Friday, August 10, 2007



Published: August 4, 2007

The Mostly Mozart Festival at Lincoln Center has, in its first week, been mostly Beethoven. And that mini-festival culminates today in a long two-part re-creation of one of Beethoven’s most famous concerts, in 1808, which presented the premieres of major works including his Fifth and Sixth Symphonies and Fourth Piano Concerto. Louis Langrée will conduct the festival orchestra at Avery Fisher Hall.
But for sheer vitality, they will be hard put to match what Paavo Jarvi and the Deutsche Kammerphilharmonie Bremen put out in the Rose Theater at Jazz at Lincoln Center on Thursday evening in a briefer but still meaty program of Beethoven.
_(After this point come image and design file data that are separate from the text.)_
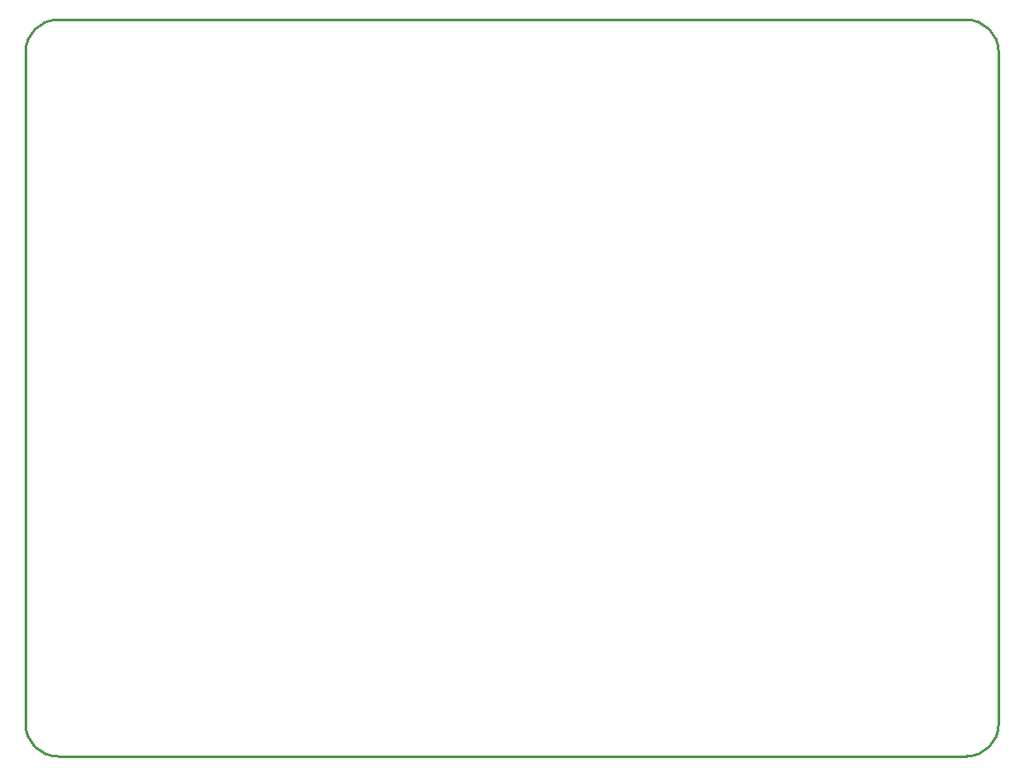
<source format=gko>
G04 Layer: BoardOutlineLayer*
G04 EasyEDA Pro v2.2.45.4, 2026-01-10 08:56:26*
G04 Gerber Generator version 0.3*
G04 Scale: 100 percent, Rotated: No, Reflected: No*
G04 Dimensions in millimeters*
G04 Leading zeros omitted, absolute positions, 4 integers and 5 decimals*
G04 Generated by one-click*
%FSLAX45Y45*%
%MOMM*%
%ADD10C,0.254*%
%ADD11C,0.3951*%
G75*


G04 Rect Start*
G54D10*
G01X0Y-7023100D02*
G01X0Y-330200D01*
G02X317500Y-12700I317500J0D01*
G01X9359900Y-12700D01*
G02X9677400Y-330200I0J-317500D01*
G01X9677400Y-7023100D01*
G02X9359900Y-7340600I-317500J0D01*
G01X317500Y-7340600D01*
G02X0Y-7023100I0J317500D01*
G04 Rect End*

M02*


</source>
Mr. Jarvi led breathless performances of the “Creatures of Prometheus” Overture and the Seventh Symphony, and the magnetic pianist Ingrid Fliter joined them in the First Concerto.
Mr. Jarvi drove tempos and pushed dynamics wherever possible, and the orchestra was wondrously responsive to his every direction. Not that subtleties were absent. Mr. Jarvi was especially attuned to harmonic shifts, sometimes pointing them up almost comically, as warranted. And the players uttered scarcely a phrase that was not shapely, whether growing, fading or changing character.
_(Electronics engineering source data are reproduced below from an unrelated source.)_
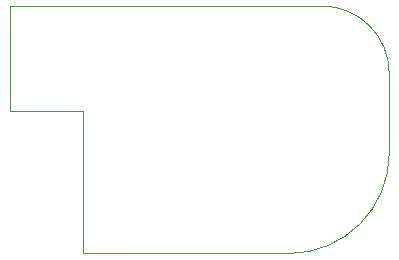
<source format=gm1>
G04 #@! TF.GenerationSoftware,KiCad,Pcbnew,(5.1.9)-1*
G04 #@! TF.CreationDate,2021-06-17T11:01:42+10:00*
G04 #@! TF.ProjectId,Clock_board,436c6f63-6b5f-4626-9f61-72642e6b6963,rev?*
G04 #@! TF.SameCoordinates,PX6f6d640PY5734380*
G04 #@! TF.FileFunction,Profile,NP*
%FSLAX46Y46*%
G04 Gerber Fmt 4.6, Leading zero omitted, Abs format (unit mm)*
G04 Created by KiCad (PCBNEW (5.1.9)-1) date 2021-06-17 11:01:42*
%MOMM*%
%LPD*%
G01*
G04 APERTURE LIST*
G04 #@! TA.AperFunction,Profile*
%ADD10C,0.050000*%
G04 #@! TD*
G04 APERTURE END LIST*
D10*
X32131000Y8509000D02*
G75*
G02*
X23622000Y0I-8509000J0D01*
G01*
X26416000Y20955000D02*
G75*
G02*
X32131000Y15240000I0J-5715000D01*
G01*
X6223000Y0D02*
X23622000Y0D01*
X32131000Y15240000D02*
X32131000Y8509000D01*
X0Y20955000D02*
X26416000Y20955000D01*
X0Y12065000D02*
X0Y20955000D01*
X6223000Y12065000D02*
X6223000Y0D01*
X0Y12065000D02*
X6223000Y12065000D01*
M02*

</source>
Ms. Fliter, an Argentine pianist, was little known in this country before she received the $300,000 Gilmore Artist Award last year, but she is quickly proving her worth. Her performance here was deft (though not note-perfect) in animated sections, and she set a blistering pace for the finale and held to it.
But the Largo seemed a bit of a blank, despite Ms. Fliter’s insertion of a few ornamental figures. The lull came as a surprise, for on Ms. Fliter’s recordings, meditative or purely lyrical passages account for some of the most compelling moments. Still, she showed abundant personality in the outer movements, and she is clearly a substantial artist.
An occasional showiness on Mr. Jarvi’s part came to the fore not, oddly, in a gaudy moment but in a quiet one. In an otherwise lovely encore, Sibelius’s “Valse Triste,” he reduced a string passage to a pianissimo on the very edge of audibility. (Pianissimos of any kind had not been prominent in the Beethoven.)
That the passage remained audible at all was a tribute to the Rose Theater, which proved a knockout for a listener who had previously encountered only staged productions there. It seemed an ideal match for an orchestra of more than 40, lending crystal clarity to solos but also brilliantly projecting yet comfortably containing the many outbursts, which could almost be felt as well as heard.
These performances could not have had anything like the same impact in the traditional Mostly Mozart haunts: Avery Fisher Hall (even as modified for the festival) or the dry-as-dust Alice Tully Hall (at the moment returned to dust). You didn’t have to agree with everything in the interpretations to be caught up in the visceral thrill of it all, as the audience obviously was.